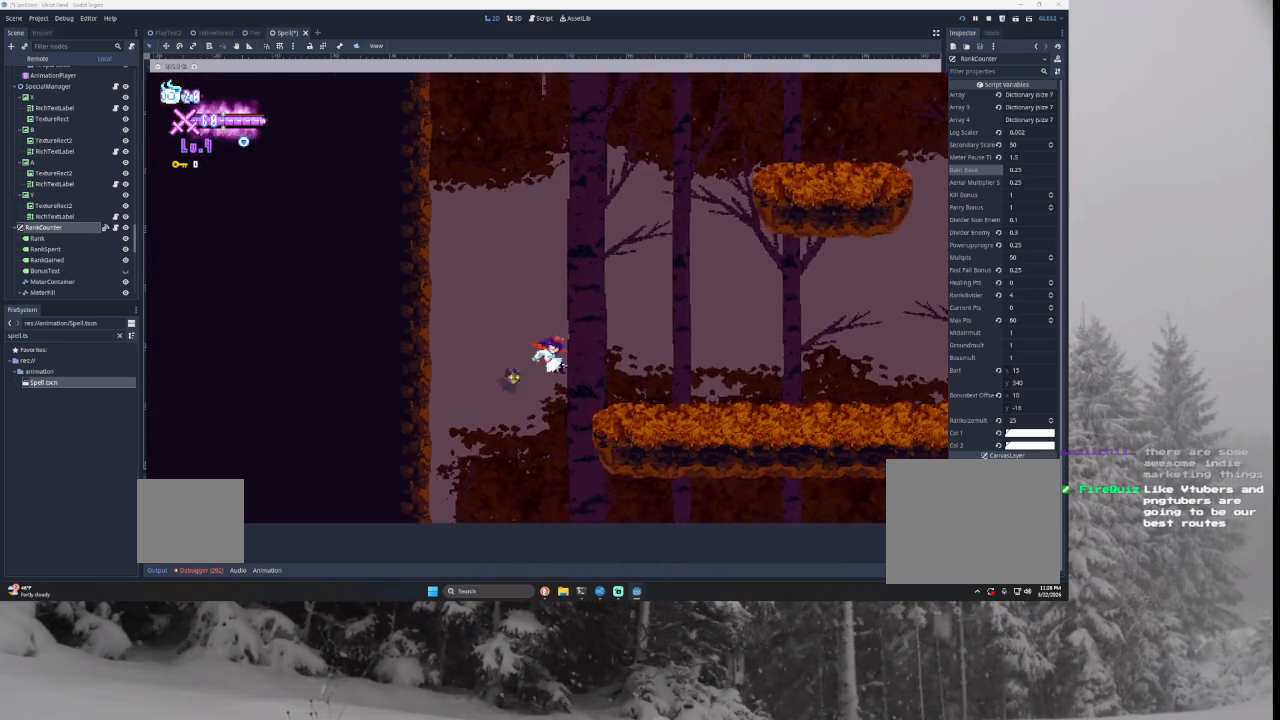
{"buttons": [], "left_stick": "down-right", "right_stick": "center", "events": [[267, "TRIANGLE", "up"]]}
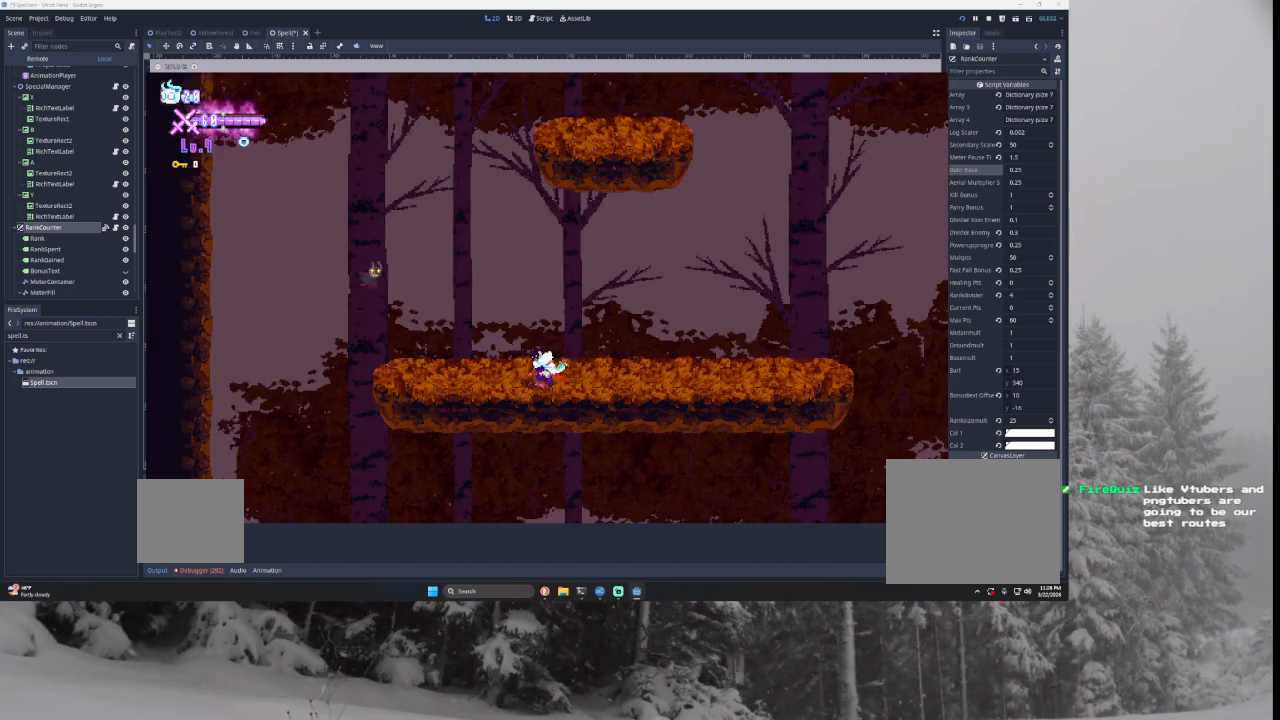
{"buttons": ["TRIANGLE"], "left_stick": "right", "right_stick": "center", "events": [[400, "left_stick", "right"], [467, "TRIANGLE", "down"]]}
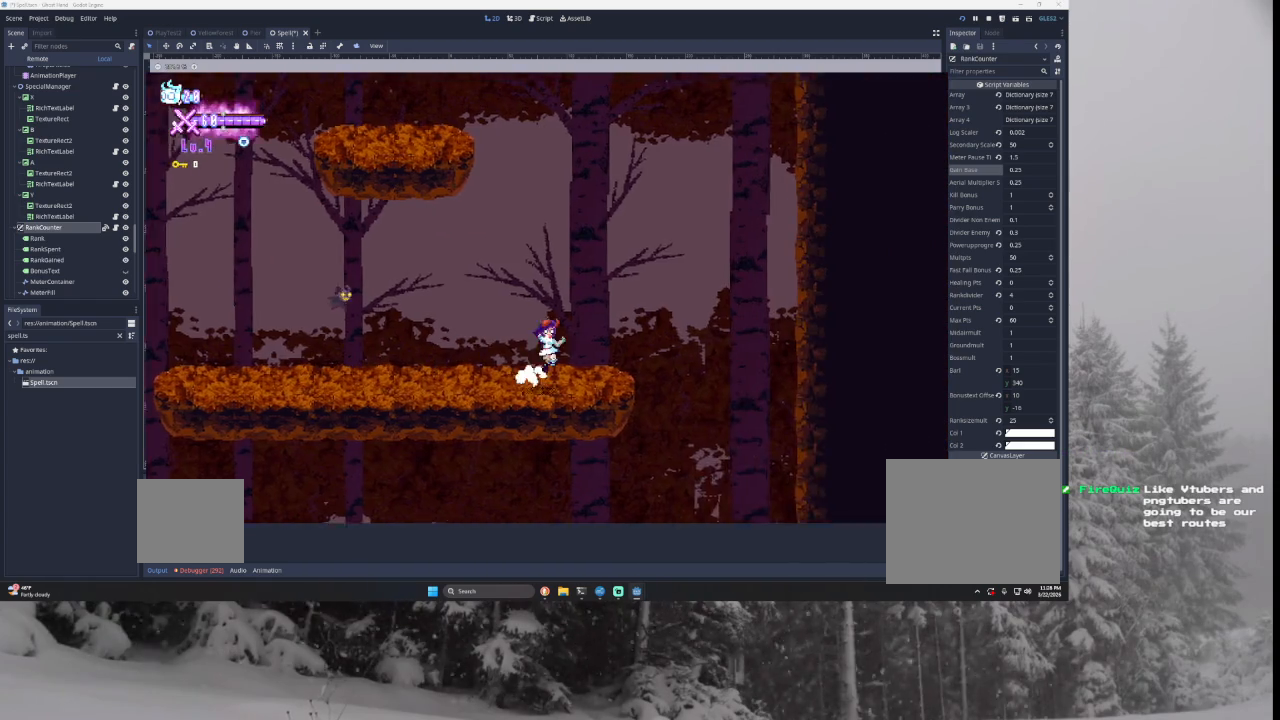
{"buttons": ["TRIANGLE"], "left_stick": "right", "right_stick": "center", "events": [[267, "TRIANGLE", "up"], [333, "TRIANGLE", "down"]]}
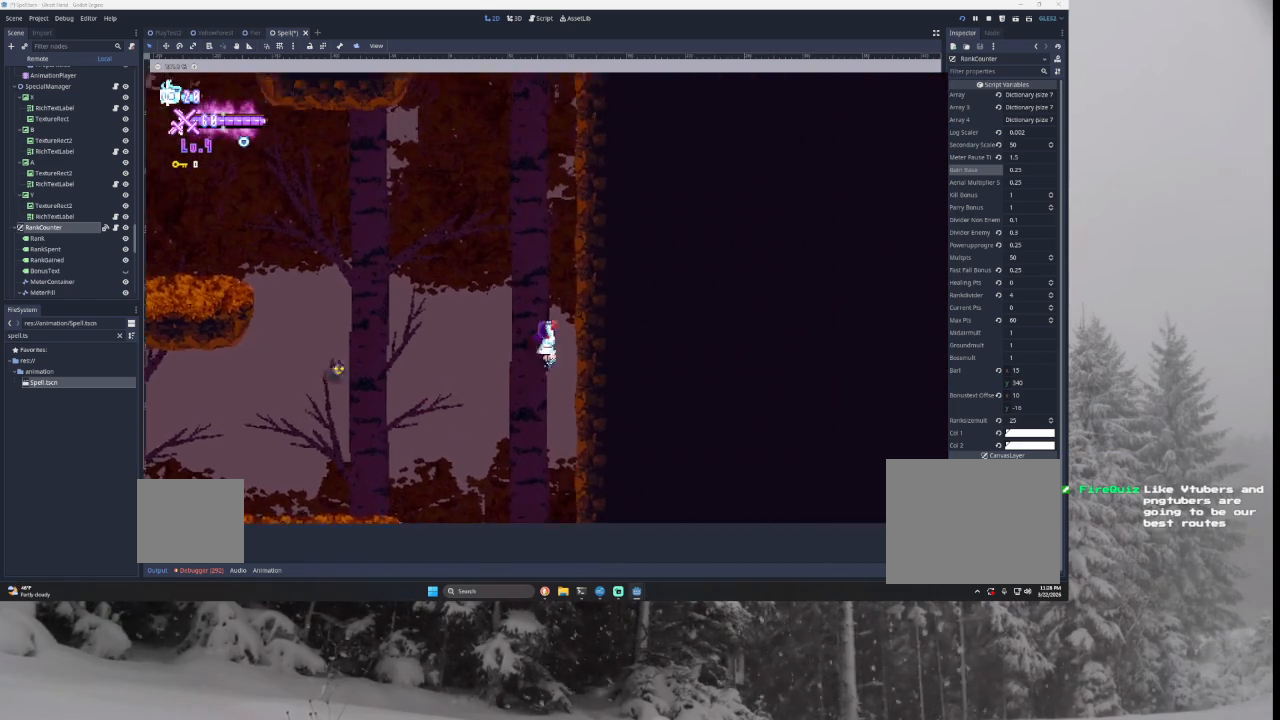
{"buttons": ["TRIANGLE"], "left_stick": "left", "right_stick": "center", "events": [[100, "left_stick", "center"], [133, "TRIANGLE", "up"], [200, "TRIANGLE", "down"], [233, "left_stick", "left"]]}
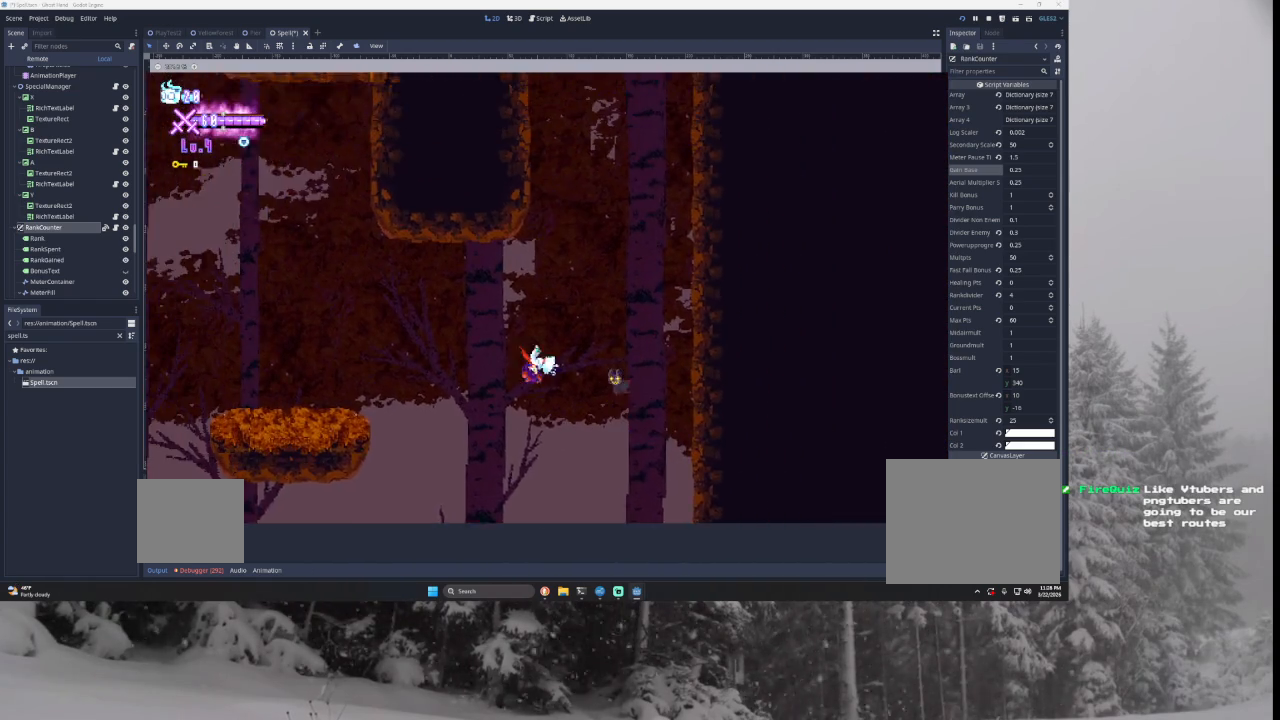
{"buttons": [], "left_stick": "left", "right_stick": "center", "events": [[333, "TRIANGLE", "up"]]}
+ + + + + + +
● **What the task asks**:
Copy out every entry above verbatim. Leave each picture out.

● **Reply to the exercise**:
{"buttons": [], "left_stick": "down-right", "right_stick": "center", "events": [[267, "TRIANGLE", "up"]]}
{"buttons": ["TRIANGLE"], "left_stick": "right", "right_stick": "center", "events": [[400, "left_stick", "right"], [467, "TRIANGLE", "down"]]}
{"buttons": ["TRIANGLE"], "left_stick": "right", "right_stick": "center", "events": [[267, "TRIANGLE", "up"], [333, "TRIANGLE", "down"]]}
{"buttons": ["TRIANGLE"], "left_stick": "left", "right_stick": "center", "events": [[100, "left_stick", "center"], [133, "TRIANGLE", "up"], [200, "TRIANGLE", "down"], [233, "left_stick", "left"]]}
{"buttons": [], "left_stick": "left", "right_stick": "center", "events": [[333, "TRIANGLE", "up"]]}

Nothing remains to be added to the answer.